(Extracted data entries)
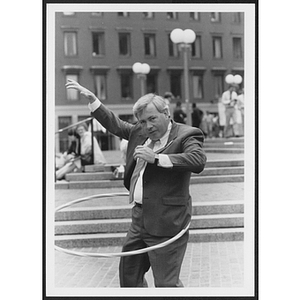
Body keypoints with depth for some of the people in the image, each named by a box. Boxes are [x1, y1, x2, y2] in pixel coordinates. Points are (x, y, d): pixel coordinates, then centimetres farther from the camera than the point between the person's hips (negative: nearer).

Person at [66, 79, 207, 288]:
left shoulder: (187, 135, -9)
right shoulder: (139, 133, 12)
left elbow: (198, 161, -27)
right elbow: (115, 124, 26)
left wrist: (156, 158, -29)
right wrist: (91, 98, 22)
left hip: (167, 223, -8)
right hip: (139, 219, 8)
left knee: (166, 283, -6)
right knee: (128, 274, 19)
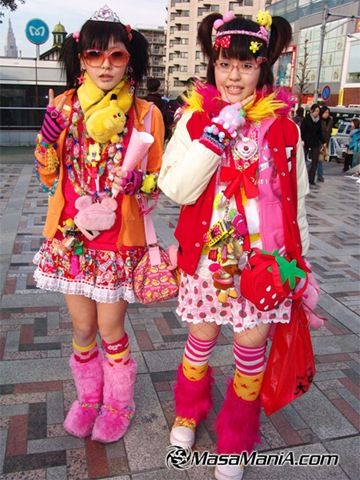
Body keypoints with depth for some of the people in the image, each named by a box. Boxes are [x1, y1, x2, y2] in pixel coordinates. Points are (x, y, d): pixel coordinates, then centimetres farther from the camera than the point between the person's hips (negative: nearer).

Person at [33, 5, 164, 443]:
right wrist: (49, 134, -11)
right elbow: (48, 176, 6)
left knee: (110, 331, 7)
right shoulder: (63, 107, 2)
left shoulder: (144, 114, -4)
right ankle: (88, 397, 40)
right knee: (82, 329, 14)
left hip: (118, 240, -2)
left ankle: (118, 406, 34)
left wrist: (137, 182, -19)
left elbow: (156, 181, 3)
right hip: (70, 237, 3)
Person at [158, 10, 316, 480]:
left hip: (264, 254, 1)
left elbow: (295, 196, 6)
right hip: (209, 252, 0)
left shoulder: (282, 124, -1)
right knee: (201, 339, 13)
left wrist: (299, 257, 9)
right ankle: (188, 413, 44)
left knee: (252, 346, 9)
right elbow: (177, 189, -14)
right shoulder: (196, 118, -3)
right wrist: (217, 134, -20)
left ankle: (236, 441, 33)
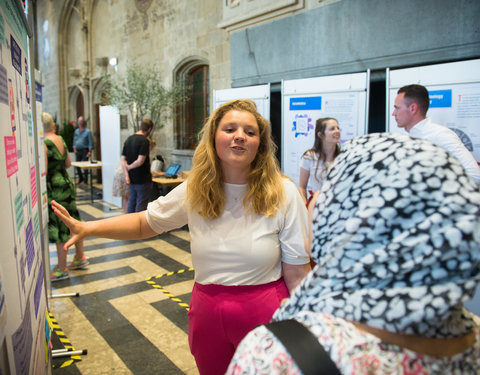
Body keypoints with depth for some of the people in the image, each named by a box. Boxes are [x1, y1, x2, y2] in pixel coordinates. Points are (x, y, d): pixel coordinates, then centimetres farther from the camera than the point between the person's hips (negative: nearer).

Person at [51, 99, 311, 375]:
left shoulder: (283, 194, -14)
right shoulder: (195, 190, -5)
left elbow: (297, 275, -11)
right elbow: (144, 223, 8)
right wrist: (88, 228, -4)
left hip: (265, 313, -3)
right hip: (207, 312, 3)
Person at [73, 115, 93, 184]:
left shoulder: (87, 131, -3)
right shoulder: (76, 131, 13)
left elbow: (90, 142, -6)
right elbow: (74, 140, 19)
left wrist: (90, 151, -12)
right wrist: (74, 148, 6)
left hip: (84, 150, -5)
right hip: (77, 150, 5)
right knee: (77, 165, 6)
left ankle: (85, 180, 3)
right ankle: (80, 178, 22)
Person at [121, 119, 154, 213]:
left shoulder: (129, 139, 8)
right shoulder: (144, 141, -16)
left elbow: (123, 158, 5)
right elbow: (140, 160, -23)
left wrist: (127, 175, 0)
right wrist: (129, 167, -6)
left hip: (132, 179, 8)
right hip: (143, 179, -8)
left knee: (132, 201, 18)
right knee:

### EXERCISE DESCRIPTION
Reproduce every row above word for word, leaving out the pictures.

### EXERCISE RESPONSE
Body keypoints with depth for some of the people in the image, each named by a box. Boxes are [x1, y1, x2, y2] in pixel coordinates. Points are (x, y, d): pixel coordinates, then centimetres farther from the camera than the point between the person's hips (negative: nearer).

Person at [66, 79, 207, 288]:
left shoulder: (187, 135, -9)
right shoulder: (139, 133, 12)
left elbow: (198, 161, -27)
right elbow: (115, 124, 26)
left wrist: (156, 158, -29)
right wrist: (91, 98, 22)
left hip: (167, 223, -8)
right hip: (139, 219, 8)
left knee: (166, 283, -6)
right knee: (128, 274, 19)
Body keypoints with depth for some of the people in the image, each named by a box. Boxes are [x1, y1, x2, y2] in pixel coordinates. Points are (x, y, d): pixel coordinates, then centimetres farther from the camera than the point between the person's hips (negative: nearer).

Person at [33, 5, 164, 443]:
right wrist: (49, 134, -11)
right elbow: (48, 176, 6)
left knee: (110, 331, 7)
right shoulder: (63, 107, 2)
left shoulder: (144, 114, -4)
right ankle: (88, 397, 40)
right knee: (82, 329, 14)
left hip: (118, 240, -2)
left ankle: (118, 406, 34)
left wrist: (137, 182, -19)
left elbow: (156, 181, 3)
right hip: (70, 237, 3)
Person at [158, 10, 316, 480]:
left hip: (264, 254, 1)
left elbow: (295, 196, 6)
right hip: (209, 252, 0)
left shoulder: (282, 124, -1)
right knee: (201, 339, 13)
left wrist: (299, 257, 9)
right ankle: (188, 413, 44)
left knee: (252, 346, 9)
right elbow: (177, 189, -14)
right shoulder: (196, 118, -3)
right wrist: (217, 134, -20)
left ankle: (236, 441, 33)
Body keypoints with depth for some of the people in the image, each named by a box. Boxes are [x1, y1, x2, y2] in pixel coordinates. Points are (x, y, d): pixel coordinates, then centimetres farther from the camera than the point between the person's hips (negative: nearer).

Person at [51, 99, 311, 375]:
left shoulder: (283, 194, -14)
right shoulder: (195, 190, -5)
left elbow: (297, 275, -11)
right elbow: (144, 223, 8)
right wrist: (88, 228, -4)
left hip: (265, 313, -3)
right hip: (207, 312, 3)
Person at [73, 115, 93, 184]:
left shoulder: (87, 131, -3)
right shoulder: (76, 131, 13)
left elbow: (90, 142, -6)
right elbow: (74, 140, 19)
left wrist: (90, 151, -12)
right wrist: (74, 148, 6)
left hip: (84, 150, -5)
right hip: (77, 150, 5)
right knee: (77, 165, 6)
left ankle: (85, 180, 3)
right ankle: (80, 178, 22)
Person at [121, 119, 154, 213]:
left shoulder: (129, 139, 8)
right shoulder: (144, 141, -16)
left elbow: (123, 158, 5)
right elbow: (140, 160, -23)
left wrist: (127, 175, 0)
right wrist: (129, 167, -6)
left hip: (132, 179, 8)
right hip: (143, 179, -8)
left knee: (132, 201, 18)
right knee:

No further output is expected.